2010 in Twelve Days - December
Dec. 23rd, 2010 10:19 am
Book: Never Let Me Go by Kazuo Ishiguro. Moving on from his usual tales of the second world war, Ishiguro turns to sci-fi with a story about a group of young people destined for lives as donors. Beautifully, this is not really speculative fiction, Ishiguro is less interested in how human cloning has come about than in his usual themes of childhood, memory, loss and friendship. Given that many male writers can't write female characters, here he creates the world of teenage girls with their rivalries, intimacies, trivialities, preoccupations, hopes, fears and dreams extremely realistically.
Film: Monsters
Song: The Sun Was High - Best Coast
TV: Coronation Street. The street celebrated its Golden Anniversary by sending a CGI tram off of a viaduct with explosions and death galore. The live episode was extraordinarily good with stellar acting even from some of the less talented cast members (fortunately, Kym Marsh stayed away), and I was blubbering into my hotpot at the Peter Barlow death fake-out.
The best storyline this year was the John Stape/Colin Fishwick/Charlotte death 'n' teaching plot. John, desperate to go back into teaching (not just for the 13 week holidays) pretended to be his erstwhile colleague, the bizarrely named Colin Fishwick. Then Colin came back from Canada. Then Charlotte, the hippy-dippy HRT-crazed equine-face teacher accidentally killed him. Instead of reporting it to the police, the two rolled him up in John's nan's carpet and buried him in the knicker factory. It was tragedy played out as farce with John going slightly mad in the background whilst trying to keep everything from his wife. John was brought in as middle class boyfriend for ditzy Fiz, to evolve her from ginger barmcake wild child to mature (i.e. suffering) woman. John was an extremely tedious character with his specs and his tank-tops and his love of Romantic poetry. Then he had an affair with teen strumpet Rosie. Fiz forgave him. Then he kidnapped Rosie in a Ruthless People kind of move (he was quite a kind kidnapper, he provided her with Heat magazine and pasta salads). Unsurprisingly, he was jailed and put on the sex offenders register, despite having kidnapped Rosie because he was having a nervous breakdown rather than for nefarious purposes. Fiz forgave him. She chained herself to the prison until they let her see him in order to propose marriage. Then he had to be rehabilitated into society and was a boring character all over again. But the writers and producers worked out that he's hilarious as a man out of his depth, as he struggles to be Colin, assuage Colin, hide Colin and lose Colin, all the while avoiding amorous landladies, irate sofa salesmen, prying neighbours, angry builders, even angrier wives and nosy Norris who didn't want him to fly-tip a carpet on the cobbles. It seemed to be all over when John bashed Charlotte on the head, but as he pretended to be her fiancé to her grieving parents, it looks like he has to go 'round for Xmas Day and see them on birthdays, anniversaries etc. You can't impersonate a teacher (and kill people) and get away with it in Corrie, so he will one day have to leave, but I shall miss his Clouseau-esque homicidal bumblings.

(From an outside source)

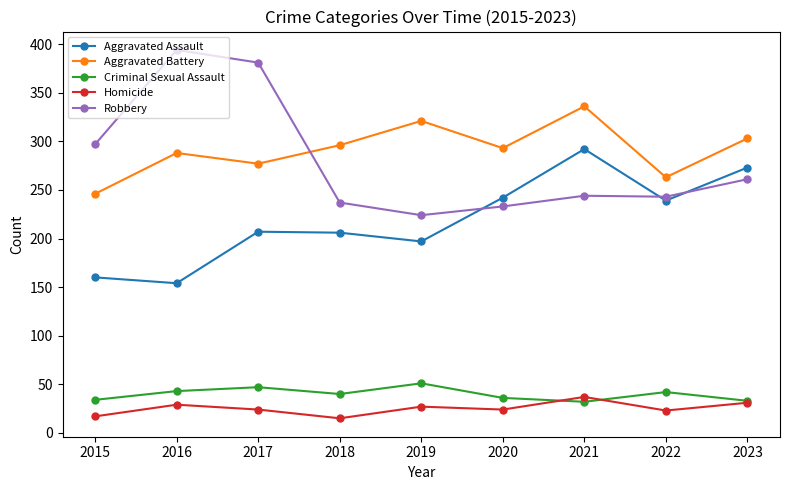

What value does the Aggravated Assault series have at 2023?

273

I also watched the first 6 episodes of 1960 Coronation St which are, wonderfully, available on youtube. It's strange comparing 1960 with 2010; there are far far less characters (only Ken, Elsie and Ena stick in my mind, the rest are flotsam) and much longer scenes. Most of the episodes were filmed live and it shows with actors fluffing their lines and directors filming characters having a row without seeing either of their faces. There's no outside broadcasting and no establishing shots, just the two or three people in the scene filmed very close up, very claustrophobically, perhaps to emphasise the tight insular lives the characters lead. It's far more kitchen sink than soap opera-esque. There's very little drama, it's all character and dialogue led. Needless to say, Ena has filled the Blanche shaped hole in my life:
"That feather duster is mine on account o' the fact I won it at a beetle drive."
"If yer thinking of moving inter my bed, you better move out sharpish because I'm coming 'ome to die on it!"